Witaj.
Trochę nie tak. To co opisałeś nie jest zasadą działania członu P, tylko regulatora jako całości.
Może zacznijmy od podstaw podstaw, żeby uporządkować pewne sprawy.
Regulator. To jest czarna skrzyneczka, która ma wejście i wyjście.
Na wyjściu pojawia się sygnał sterujący (np. napięcie), który będzie dążył do tego, aby tak wysterować obiekt, czyli Twój silnik, żeby działał on na zadanych przez Ciebie obrotach.
Wejściem regulatora jest sygnał uchybu, zazwyczaj oznaczany jako e = wartość zadana - aktualna wartość.

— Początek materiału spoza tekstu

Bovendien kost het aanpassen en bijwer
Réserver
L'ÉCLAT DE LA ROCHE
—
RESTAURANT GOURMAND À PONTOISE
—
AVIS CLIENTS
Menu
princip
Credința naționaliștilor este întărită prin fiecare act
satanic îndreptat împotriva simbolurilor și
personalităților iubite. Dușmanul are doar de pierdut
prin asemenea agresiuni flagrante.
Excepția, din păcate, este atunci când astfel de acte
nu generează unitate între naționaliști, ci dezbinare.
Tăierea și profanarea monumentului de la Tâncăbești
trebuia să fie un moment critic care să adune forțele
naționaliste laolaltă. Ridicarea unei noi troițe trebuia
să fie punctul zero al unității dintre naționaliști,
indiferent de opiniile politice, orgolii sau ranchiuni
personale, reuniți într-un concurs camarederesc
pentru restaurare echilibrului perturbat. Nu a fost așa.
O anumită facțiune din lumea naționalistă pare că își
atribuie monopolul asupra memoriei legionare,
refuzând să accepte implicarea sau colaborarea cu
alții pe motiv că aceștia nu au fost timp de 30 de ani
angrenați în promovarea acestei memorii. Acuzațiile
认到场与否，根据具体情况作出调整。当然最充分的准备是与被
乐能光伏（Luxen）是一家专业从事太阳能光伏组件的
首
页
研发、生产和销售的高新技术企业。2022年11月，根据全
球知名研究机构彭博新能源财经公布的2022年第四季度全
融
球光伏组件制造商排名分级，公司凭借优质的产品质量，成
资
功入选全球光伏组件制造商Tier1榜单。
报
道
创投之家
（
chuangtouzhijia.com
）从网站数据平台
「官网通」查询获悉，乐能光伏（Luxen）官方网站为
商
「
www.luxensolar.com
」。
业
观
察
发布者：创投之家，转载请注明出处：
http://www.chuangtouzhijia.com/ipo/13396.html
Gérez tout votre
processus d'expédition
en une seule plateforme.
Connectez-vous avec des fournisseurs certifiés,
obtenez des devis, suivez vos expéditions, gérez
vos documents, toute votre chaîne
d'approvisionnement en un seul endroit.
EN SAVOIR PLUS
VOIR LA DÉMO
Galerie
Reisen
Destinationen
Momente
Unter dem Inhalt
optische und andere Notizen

Regulator PID nie działa w żaden magiczny sposób. Jego działanie opiera się na matematycznych przekształceniach uchybu regulacji. Każdy jego człon może mieć inną wagę (nastawy), dzięki czemu możemy dobierać jakość sterowania do rodzaju obiektu sterowanego.
Człon P jest członem proporcjonalnym. On nie robi nic, poza mnożeniem uchybu przez stały współczynnik. Przyspiesza nam regulację, ale nie sprowadza uchybu do zera.
Człon I jest członem całkującym, czyli najprościej mówiąc - stale dodającym sygnał uchybu.
Efekt jego działania to sprowadzenie uchybu do zera.
Jeśli uchyb utrzymuje się powyżej 0 przez pewien czas, człon I będzie wymuszał na sygnale sterującym coraz większą wartość (będzie stale dodawał uchyb), co będzie w ogólnym przypadku prowadziło do sprowadzenia uchybu do zera. Kiedy ten osiągnie w końcu upragnione zero, człon całkujący będzie całkował zero. Czyli dodawał zero. Czyli sygnał wyjściowy z członu I będzie stały. Aż do zmiany uchybu na niezerowy - wtedy znów człon I zmieni siłę sygnału, żeby sprowadzić uchyb do zera.
Człon D jest członem różniczkującym, liczy pochodną z uchybu.
Działa on tym mocniej, im szybciej zmienia się uchyb. Ten człon nie wpływa na sygnał sterujący, kiedy uchyb się ustabilizuje (bo pochodna ze stałej jest równa zeru). Jego działanie objawia się tylko w stanach przejściowych - ten człon skraca czas regulacji i wpływa na poziom przeregulowania.